La autocontención no implica claudicar en las convicciones, sino ejercer el poder y la expresión con mesura y congruencia. Es la diferencia entre un líder de Estado y un caudillo de barrio; entre la firmeza y la soberbia. Un sistema político sano la premia, porque entiende que la democracia no es la tiranía de la mayoría, sino el arte de gobernar para todos, incluidos los que piensan distinto.

Este principio abstracto se materializa —o se quiebra— en hechos concretos. El reciente informe de la Senadora Falcón y la peculiar invitación extendida por Higinio Martínez a Alejandra del Moral para un evento que coincidía con la fecha del cumpleaños de nuestra gobernadora, en el que era anfitriona y festejada, ofrecen un caso de estudio perfecto.
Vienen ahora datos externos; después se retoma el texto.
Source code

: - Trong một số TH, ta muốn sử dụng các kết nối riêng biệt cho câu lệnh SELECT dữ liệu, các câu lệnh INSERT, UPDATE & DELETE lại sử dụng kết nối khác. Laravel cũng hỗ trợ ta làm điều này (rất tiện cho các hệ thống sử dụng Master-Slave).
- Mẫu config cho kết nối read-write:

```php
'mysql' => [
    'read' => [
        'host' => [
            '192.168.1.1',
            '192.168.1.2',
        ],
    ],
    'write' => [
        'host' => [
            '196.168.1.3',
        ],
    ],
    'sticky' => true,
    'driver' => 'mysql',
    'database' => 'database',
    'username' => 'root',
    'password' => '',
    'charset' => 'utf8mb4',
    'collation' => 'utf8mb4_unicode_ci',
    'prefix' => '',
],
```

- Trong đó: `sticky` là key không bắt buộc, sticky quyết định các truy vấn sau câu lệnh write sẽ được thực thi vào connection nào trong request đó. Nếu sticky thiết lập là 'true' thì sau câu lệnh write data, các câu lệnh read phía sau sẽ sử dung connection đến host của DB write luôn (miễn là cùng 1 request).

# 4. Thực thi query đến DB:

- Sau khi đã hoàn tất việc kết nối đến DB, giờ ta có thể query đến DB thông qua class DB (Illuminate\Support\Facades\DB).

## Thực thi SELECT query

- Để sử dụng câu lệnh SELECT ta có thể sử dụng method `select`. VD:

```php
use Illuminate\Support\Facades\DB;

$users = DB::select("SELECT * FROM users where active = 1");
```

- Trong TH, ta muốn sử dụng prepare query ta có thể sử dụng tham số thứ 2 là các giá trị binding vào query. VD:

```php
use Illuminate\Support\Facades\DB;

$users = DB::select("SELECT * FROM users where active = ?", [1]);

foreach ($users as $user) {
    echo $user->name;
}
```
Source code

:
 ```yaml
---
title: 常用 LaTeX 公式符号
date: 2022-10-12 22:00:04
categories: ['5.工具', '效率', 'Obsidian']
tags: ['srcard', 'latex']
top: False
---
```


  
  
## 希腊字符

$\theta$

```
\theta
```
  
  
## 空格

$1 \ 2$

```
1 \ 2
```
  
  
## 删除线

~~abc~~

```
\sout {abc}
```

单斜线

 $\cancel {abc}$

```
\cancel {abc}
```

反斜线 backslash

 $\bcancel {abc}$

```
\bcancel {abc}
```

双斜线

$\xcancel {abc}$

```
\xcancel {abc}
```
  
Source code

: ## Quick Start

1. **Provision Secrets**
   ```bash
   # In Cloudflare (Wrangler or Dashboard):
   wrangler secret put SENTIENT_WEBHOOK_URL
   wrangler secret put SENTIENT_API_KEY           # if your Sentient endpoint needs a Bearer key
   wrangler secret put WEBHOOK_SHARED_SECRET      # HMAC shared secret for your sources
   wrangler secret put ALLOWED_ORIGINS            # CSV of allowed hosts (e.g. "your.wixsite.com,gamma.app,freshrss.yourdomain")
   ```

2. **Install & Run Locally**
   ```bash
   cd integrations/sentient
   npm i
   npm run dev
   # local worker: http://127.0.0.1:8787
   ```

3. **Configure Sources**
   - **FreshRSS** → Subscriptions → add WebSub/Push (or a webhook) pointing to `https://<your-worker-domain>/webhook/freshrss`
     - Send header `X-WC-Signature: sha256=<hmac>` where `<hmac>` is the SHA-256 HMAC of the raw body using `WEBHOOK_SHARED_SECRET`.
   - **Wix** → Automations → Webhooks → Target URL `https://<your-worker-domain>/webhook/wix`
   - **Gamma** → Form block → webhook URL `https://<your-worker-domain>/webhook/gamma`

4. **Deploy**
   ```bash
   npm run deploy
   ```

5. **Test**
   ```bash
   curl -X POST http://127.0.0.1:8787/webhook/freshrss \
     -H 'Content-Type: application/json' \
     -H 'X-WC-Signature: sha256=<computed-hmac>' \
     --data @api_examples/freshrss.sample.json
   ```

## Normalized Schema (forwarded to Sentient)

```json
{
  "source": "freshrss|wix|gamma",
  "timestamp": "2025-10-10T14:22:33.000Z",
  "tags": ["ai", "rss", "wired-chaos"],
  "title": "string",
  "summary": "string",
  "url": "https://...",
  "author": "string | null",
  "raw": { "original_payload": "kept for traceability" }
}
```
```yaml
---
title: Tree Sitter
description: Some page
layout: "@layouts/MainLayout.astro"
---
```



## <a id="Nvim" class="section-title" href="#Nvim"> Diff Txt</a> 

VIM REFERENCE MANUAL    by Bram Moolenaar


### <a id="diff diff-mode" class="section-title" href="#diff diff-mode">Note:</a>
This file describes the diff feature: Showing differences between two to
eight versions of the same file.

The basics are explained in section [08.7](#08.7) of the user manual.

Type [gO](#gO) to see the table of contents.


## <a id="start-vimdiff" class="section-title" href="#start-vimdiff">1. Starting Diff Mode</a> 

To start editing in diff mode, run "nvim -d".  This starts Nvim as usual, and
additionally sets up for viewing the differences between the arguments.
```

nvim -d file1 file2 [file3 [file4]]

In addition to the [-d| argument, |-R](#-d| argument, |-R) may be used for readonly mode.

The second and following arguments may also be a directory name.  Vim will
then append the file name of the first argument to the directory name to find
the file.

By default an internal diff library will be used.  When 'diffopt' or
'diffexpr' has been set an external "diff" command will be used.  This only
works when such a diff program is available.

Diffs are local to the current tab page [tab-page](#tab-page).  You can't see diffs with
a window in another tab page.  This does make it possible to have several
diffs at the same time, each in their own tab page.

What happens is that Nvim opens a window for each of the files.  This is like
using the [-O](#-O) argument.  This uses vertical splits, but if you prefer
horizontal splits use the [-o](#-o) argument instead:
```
No se trata aquí de defender o atacar a un partido. Se trata de observar la congruencia. Por un lado, se presenta un informe crítico sobre la administración estatal. Por el otro, se invita a una figura de la oposición cuyo historial verbal en campaña ha sido, cuando menos, polémico, y cuyas expresiones han merecido llamados de atención por parte del TEEM. La cortesía política es loable, pero la coyuntura invita a la reflexión.

La pregunta entonces es obligada y simple: ¿quién gana realmente con estas actitudes?

El episodio del informe no es una crisis, pero sí un síntoma.

Un recordatorio de que, en el ecosistema mexiquense, la estridencia se ha vuelto un recurso fácil y, al mismo tiempo, una señal de debilidad argumentativa. David Easton advertía que un sistema se sostiene mientras sus actores son capaces de administrar conflictos, no de provocarlos. Quienes confundan estridencia con estrategia, hoy como ayer, terminan debilitando aquello que afirman defender.

Como bien apunta Jorge Zepeda Patterson en un análisis reciente, “la legitimidad de un sistema político reside en su capacidad para gestionar agravios de actores sociales”. No en la habilidad para montar espectáculos de fuerza o para descalificar al adversario. Zepeda alerta sobre el riesgo de que los gobiernos se obsesionen con una oposición que “tiene más vida en el discurso (…) que en la calle”, mientras dejan de ver las fracturas sociales y políticas capaces de hacer fracasar un proyecto de cambio. La verdadera amenaza, sugiere, no son los encapuchados ni los opositores visibles, sino la incapacidad de procesar respuestas satisfactorias a la inconformidad legítima.